### Problem requirements
Copy the records exactly, every one of them.

### Data to examine
== Segment start ==

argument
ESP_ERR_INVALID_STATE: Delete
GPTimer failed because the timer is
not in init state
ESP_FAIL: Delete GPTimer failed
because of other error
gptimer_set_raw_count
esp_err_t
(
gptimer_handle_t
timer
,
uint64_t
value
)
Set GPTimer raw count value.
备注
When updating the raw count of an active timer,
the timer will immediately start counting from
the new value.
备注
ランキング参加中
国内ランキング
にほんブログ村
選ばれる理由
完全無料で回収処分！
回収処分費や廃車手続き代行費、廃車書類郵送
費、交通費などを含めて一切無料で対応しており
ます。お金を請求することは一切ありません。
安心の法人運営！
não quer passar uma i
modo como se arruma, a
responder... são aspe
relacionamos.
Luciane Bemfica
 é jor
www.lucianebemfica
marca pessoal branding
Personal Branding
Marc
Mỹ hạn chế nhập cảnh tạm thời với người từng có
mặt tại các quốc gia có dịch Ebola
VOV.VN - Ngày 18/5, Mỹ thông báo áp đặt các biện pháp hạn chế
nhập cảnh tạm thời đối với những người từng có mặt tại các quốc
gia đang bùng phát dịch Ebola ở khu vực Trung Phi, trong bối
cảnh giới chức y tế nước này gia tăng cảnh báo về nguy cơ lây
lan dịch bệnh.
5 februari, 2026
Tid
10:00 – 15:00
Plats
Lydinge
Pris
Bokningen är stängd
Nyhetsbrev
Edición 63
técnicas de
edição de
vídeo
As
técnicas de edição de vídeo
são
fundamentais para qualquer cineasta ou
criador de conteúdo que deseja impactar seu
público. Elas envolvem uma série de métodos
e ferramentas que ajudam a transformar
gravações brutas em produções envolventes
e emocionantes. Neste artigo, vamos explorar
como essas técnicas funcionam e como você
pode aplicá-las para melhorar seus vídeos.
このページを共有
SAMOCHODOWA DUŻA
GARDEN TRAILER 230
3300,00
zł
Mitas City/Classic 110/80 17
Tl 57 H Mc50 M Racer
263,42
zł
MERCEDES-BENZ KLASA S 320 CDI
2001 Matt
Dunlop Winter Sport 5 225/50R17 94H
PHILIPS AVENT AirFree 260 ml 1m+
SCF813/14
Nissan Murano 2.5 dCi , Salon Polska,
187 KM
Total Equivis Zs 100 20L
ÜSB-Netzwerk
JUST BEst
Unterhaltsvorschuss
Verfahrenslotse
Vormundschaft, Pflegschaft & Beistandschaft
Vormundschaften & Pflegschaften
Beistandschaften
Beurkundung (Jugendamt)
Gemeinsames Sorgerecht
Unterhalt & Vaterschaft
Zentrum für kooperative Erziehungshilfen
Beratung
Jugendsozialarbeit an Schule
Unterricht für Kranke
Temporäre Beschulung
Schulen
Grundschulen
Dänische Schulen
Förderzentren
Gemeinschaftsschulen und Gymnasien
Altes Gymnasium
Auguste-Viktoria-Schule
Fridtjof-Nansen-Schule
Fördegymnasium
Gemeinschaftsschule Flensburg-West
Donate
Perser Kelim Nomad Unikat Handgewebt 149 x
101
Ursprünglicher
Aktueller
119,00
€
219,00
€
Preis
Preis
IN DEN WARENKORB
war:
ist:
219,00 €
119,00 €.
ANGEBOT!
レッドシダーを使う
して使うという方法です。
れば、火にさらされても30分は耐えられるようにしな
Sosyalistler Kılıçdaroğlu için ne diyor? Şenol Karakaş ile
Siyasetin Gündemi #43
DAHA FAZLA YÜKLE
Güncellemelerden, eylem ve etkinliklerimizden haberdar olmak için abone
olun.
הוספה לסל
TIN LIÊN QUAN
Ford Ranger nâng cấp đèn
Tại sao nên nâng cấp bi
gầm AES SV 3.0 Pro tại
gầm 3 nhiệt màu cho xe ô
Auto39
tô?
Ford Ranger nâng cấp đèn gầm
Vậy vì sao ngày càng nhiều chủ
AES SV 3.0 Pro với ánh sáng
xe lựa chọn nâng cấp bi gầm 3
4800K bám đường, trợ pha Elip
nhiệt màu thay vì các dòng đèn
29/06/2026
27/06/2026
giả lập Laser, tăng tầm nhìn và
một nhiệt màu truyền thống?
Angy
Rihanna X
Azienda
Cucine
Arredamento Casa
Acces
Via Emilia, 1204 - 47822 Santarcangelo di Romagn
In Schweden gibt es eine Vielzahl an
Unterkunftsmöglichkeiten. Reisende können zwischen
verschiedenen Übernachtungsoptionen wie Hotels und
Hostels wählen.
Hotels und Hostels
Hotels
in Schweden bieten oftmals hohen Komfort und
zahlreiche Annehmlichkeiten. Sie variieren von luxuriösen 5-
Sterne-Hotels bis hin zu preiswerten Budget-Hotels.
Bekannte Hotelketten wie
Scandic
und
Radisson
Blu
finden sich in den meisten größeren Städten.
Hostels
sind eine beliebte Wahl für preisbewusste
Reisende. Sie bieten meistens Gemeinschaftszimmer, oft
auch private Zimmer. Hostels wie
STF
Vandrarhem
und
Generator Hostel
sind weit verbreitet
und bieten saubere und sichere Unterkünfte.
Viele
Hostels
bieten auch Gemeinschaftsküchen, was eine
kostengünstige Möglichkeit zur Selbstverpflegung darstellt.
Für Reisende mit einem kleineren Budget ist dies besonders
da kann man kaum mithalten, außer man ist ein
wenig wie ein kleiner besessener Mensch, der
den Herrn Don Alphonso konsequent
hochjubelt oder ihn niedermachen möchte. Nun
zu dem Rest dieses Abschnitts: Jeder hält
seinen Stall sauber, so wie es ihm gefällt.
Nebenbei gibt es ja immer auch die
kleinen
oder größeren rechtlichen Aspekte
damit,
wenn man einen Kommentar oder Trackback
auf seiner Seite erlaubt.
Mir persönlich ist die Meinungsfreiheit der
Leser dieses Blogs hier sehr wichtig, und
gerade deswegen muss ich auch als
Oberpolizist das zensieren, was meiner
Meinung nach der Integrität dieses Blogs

== Segment end ==

### Result of the exercise
argument
ESP_ERR_INVALID_STATE: Delete
GPTimer failed because the timer is
not in init state
ESP_FAIL: Delete GPTimer failed
because of other error
gptimer_set_raw_count
esp_err_t
(
gptimer_handle_t
timer
,
uint64_t
value
)
Set GPTimer raw count value.
备注
When updating the raw count of an active timer,
the timer will immediately start counting from
the new value.
备注
ランキング参加中
国内ランキング
にほんブログ村
選ばれる理由
完全無料で回収処分！
回収処分費や廃車手続き代行費、廃車書類郵送
費、交通費などを含めて一切無料で対応しており
ます。お金を請求することは一切ありません。
安心の法人運営！
não quer passar uma i
modo como se arruma, a
responder... são aspe
relacionamos.
Luciane Bemfica
 é jor
www.lucianebemfica
marca pessoal branding
Personal Branding
Marc
Mỹ hạn chế nhập cảnh tạm thời với người từng có
mặt tại các quốc gia có dịch Ebola
VOV.VN - Ngày 18/5, Mỹ thông báo áp đặt các biện pháp hạn chế
nhập cảnh tạm thời đối với những người từng có mặt tại các quốc
gia đang bùng phát dịch Ebola ở khu vực Trung Phi, trong bối
cảnh giới chức y tế nước này gia tăng cảnh báo về nguy cơ lây
lan dịch bệnh.
5 februari, 2026
Tid
10:00 – 15:00
Plats
Lydinge
Pris
Bokningen är stängd
Nyhetsbrev
Edición 63
técnicas de
edição de
vídeo
As
técnicas de edição de vídeo
são
fundamentais para qualquer cineasta ou
criador de conteúdo que deseja impactar seu
público. Elas envolvem uma série de métodos
e ferramentas que ajudam a transformar
gravações brutas em produções envolventes
e emocionantes. Neste artigo, vamos explorar
como essas técnicas funcionam e como você
pode aplicá-las para melhorar seus vídeos.
このページを共有
SAMOCHODOWA DUŻA
GARDEN TRAILER 230
3300,00
zł
Mitas City/Classic 110/80 17
Tl 57 H Mc50 M Racer
263,42
zł
MERCEDES-BENZ KLASA S 320 CDI
2001 Matt
Dunlop Winter Sport 5 225/50R17 94H
PHILIPS AVENT AirFree 260 ml 1m+
SCF813/14
Nissan Murano 2.5 dCi , Salon Polska,
187 KM
Total Equivis Zs 100 20L
ÜSB-Netzwerk
JUST BEst
Unterhaltsvorschuss
Verfahrenslotse
Vormundschaft, Pflegschaft & Beistandschaft
Vormundschaften & Pflegschaften
Beistandschaften
Beurkundung (Jugendamt)
Gemeinsames Sorgerecht
Unterhalt & Vaterschaft
Zentrum für kooperative Erziehungshilfen
Beratung
Jugendsozialarbeit an Schule
Unterricht für Kranke
Temporäre Beschulung
Schulen
Grundschulen
Dänische Schulen
Förderzentren
Gemeinschaftsschulen und Gymnasien
Altes Gymnasium
Auguste-Viktoria-Schule
Fridtjof-Nansen-Schule
Fördegymnasium
Gemeinschaftsschule Flensburg-West
Donate
Perser Kelim Nomad Unikat Handgewebt 149 x
101
Ursprünglicher
Aktueller
119,00
€
219,00
€
Preis
Preis
IN DEN WARENKORB
war:
ist:
219,00 €
119,00 €.
ANGEBOT!
レッドシダーを使う
して使うという方法です。
れば、火にさらされても30分は耐えられるようにしな
Sosyalistler Kılıçdaroğlu için ne diyor? Şenol Karakaş ile
Siyasetin Gündemi #43
DAHA FAZLA YÜKLE
Güncellemelerden, eylem ve etkinliklerimizden haberdar olmak için abone
olun.
הוספה לסל
TIN LIÊN QUAN
Ford Ranger nâng cấp đèn
Tại sao nên nâng cấp bi
gầm AES SV 3.0 Pro tại
gầm 3 nhiệt màu cho xe ô
Auto39
tô?
Ford Ranger nâng cấp đèn gầm
Vậy vì sao ngày càng nhiều chủ
AES SV 3.0 Pro với ánh sáng
xe lựa chọn nâng cấp bi gầm 3
4800K bám đường, trợ pha Elip
nhiệt màu thay vì các dòng đèn
29/06/2026
27/06/2026
giả lập Laser, tăng tầm nhìn và
một nhiệt màu truyền thống?
Angy
Rihanna X
Azienda
Cucine
Arredamento Casa
Acces
Via Emilia, 1204 - 47822 Santarcangelo di Romagn
In Schweden gibt es eine Vielzahl an
Unterkunftsmöglichkeiten. Reisende können zwischen
verschiedenen Übernachtungsoptionen wie Hotels und
Hostels wählen.
Hotels und Hostels
Hotels
in Schweden bieten oftmals hohen Komfort und
zahlreiche Annehmlichkeiten. Sie variieren von luxuriösen 5-
Sterne-Hotels bis hin zu preiswerten Budget-Hotels.
Bekannte Hotelketten wie
Scandic
und
Radisson
Blu
finden sich in den meisten größeren Städten.
Hostels
sind eine beliebte Wahl für preisbewusste
Reisende. Sie bieten meistens Gemeinschaftszimmer, oft
auch private Zimmer. Hostels wie
STF
Vandrarhem
und
Generator Hostel
sind weit verbreitet
und bieten saubere und sichere Unterkünfte.
Viele
Hostels
bieten auch Gemeinschaftsküchen, was eine
kostengünstige Möglichkeit zur Selbstverpflegung darstellt.
Für Reisende mit einem kleineren Budget ist dies besonders
da kann man kaum mithalten, außer man ist ein
wenig wie ein kleiner besessener Mensch, der
den Herrn Don Alphonso konsequent
hochjubelt oder ihn niedermachen möchte. Nun
zu dem Rest dieses Abschnitts: Jeder hält
seinen Stall sauber, so wie es ihm gefällt.
Nebenbei gibt es ja immer auch die
kleinen
oder größeren rechtlichen Aspekte
damit,
wenn man einen Kommentar oder Trackback
auf seiner Seite erlaubt.
Mir persönlich ist die Meinungsfreiheit der
Leser dieses Blogs hier sehr wichtig, und
gerade deswegen muss ich auch als
Oberpolizist das zensieren, was meiner
Meinung nach der Integrität dieses Blogs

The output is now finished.